Dick Csaplar, senior research analyst, virtualization and storage, for the Aberdeen Group, wrote in his November 2011 report How Much of Your Data Should be in the Public Cloud? that data is growing 32%. Meanwhile, 15% of companies in a June study reported their data growing between 80% and 100% annually. One pressure driving businesses to cloud storage is the escalating cost of IT infrastructure. "While 49% of overall respondents selected this pressure, 71% of large enterprises reported this pressure, making this the most significant pressure affecting that segment of the market," he says.

Many services started offering cloud storage ranging from the consumer to the large organization. "A host of cloud storage business services continued to see strong uptake, including Box, Mozy, DropBox and Amazon's Elastic Cloud," King says. "These are anything but one-size-fits-all solutions--most tend to target specific use or business cases, allowing companies to choose those that best fit their needs." This is particularly true for small businesses, King says. "This is no surprise because the tangible cost benefits of cloud computing are just what the doctor ordered for SMBs struggling with a tight economy and steadily rising IT expenses." In addition, cloud storage offers SMBs an economical way of performing disaster recovery, Csaplar says.

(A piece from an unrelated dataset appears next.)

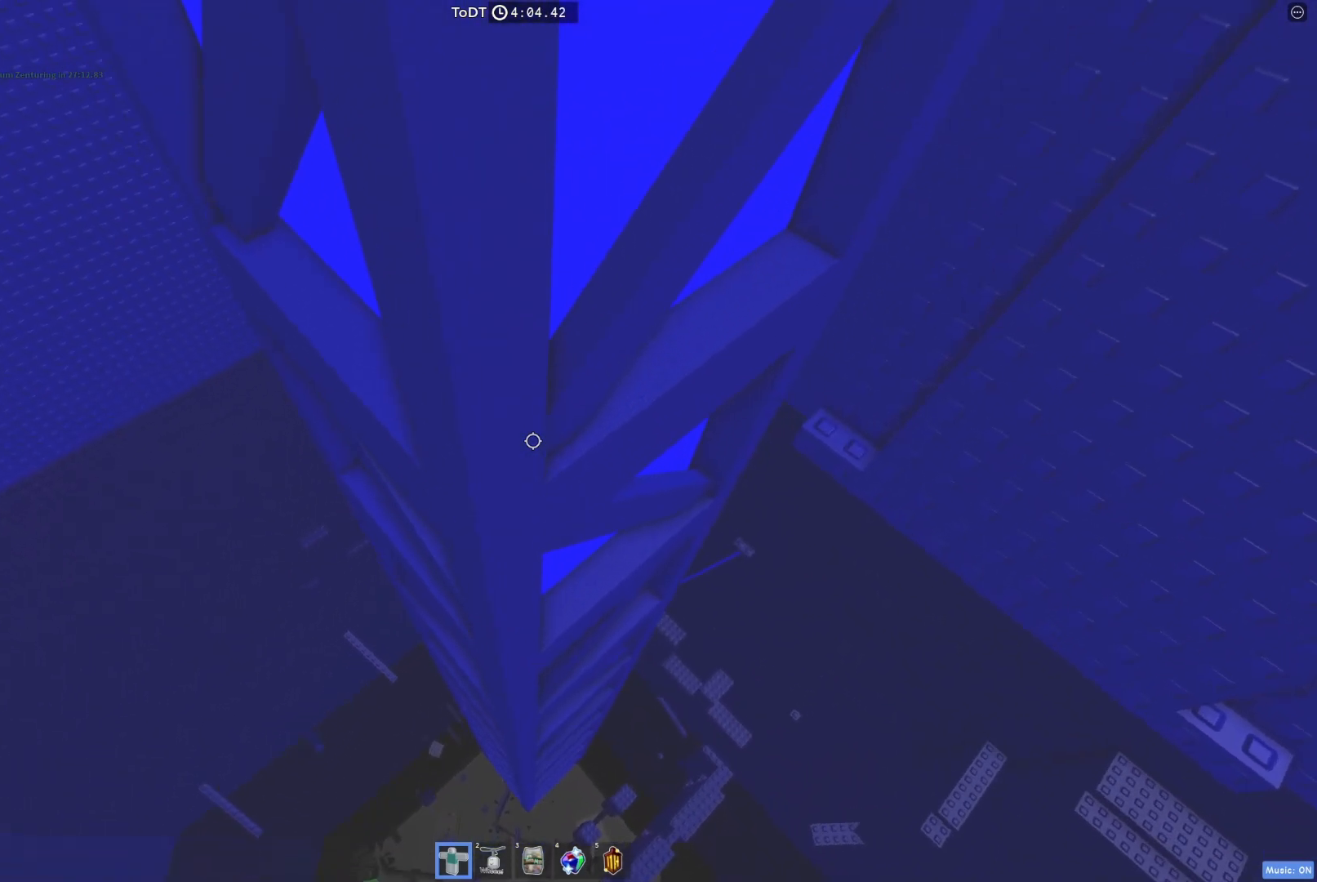
{"keys": ["d", "space", "w"], "events": [[33, "w", "up"], [83, "w", "down"], [217, "w", "up"], [250, "w", "down"], [383, "w", "up"], [433, "w", "down"]]}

Figures from Techaisle, an SMB-focused research firm, confirm this. "SMBs globally spent $11 billion on cloud computing in 2011, growing at a compound annual growth rate of 12% until 2015," the company says. According to the firm’s research, a logical progression of services adoption is emerging among SMBs, with storage and security leading the way. "An estimated 138 million SMB employees are expected to use some form of cloud by the end of 2011. Among the mature market countries, the U.S. will have nearly one in four SMB employees using cloud technology."